• _Exercise prompt_
Search the listing for "доставка" and copy every line where it appears.

• _Data to process_
☆ ☆ ☆ ☆ ☆ ☆ ☆

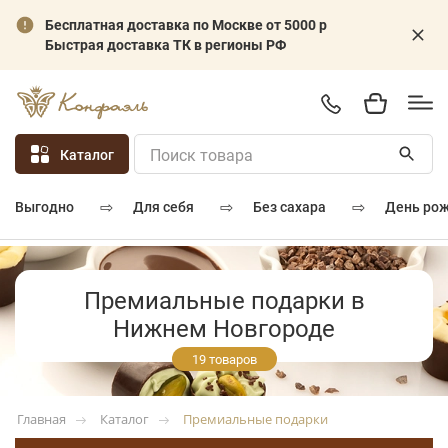
Бесплатная доставка по Москве от 5000 р
Быстрая доставка ТК в регионы РФ
Каталог
⇨
⇨
⇨
для себя
без сахара
день ро
выгодно
Премиальные подарки в
Нижнем Новгороде
19 товаров
Каталог
Премиальные подарки
Главная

☆ ☆ ☆ ☆ ☆ ☆ ☆

• _Exercise result_
Бесплатная доставка по Москве от 5000 р
Быстрая доставка ТК в регионы РФ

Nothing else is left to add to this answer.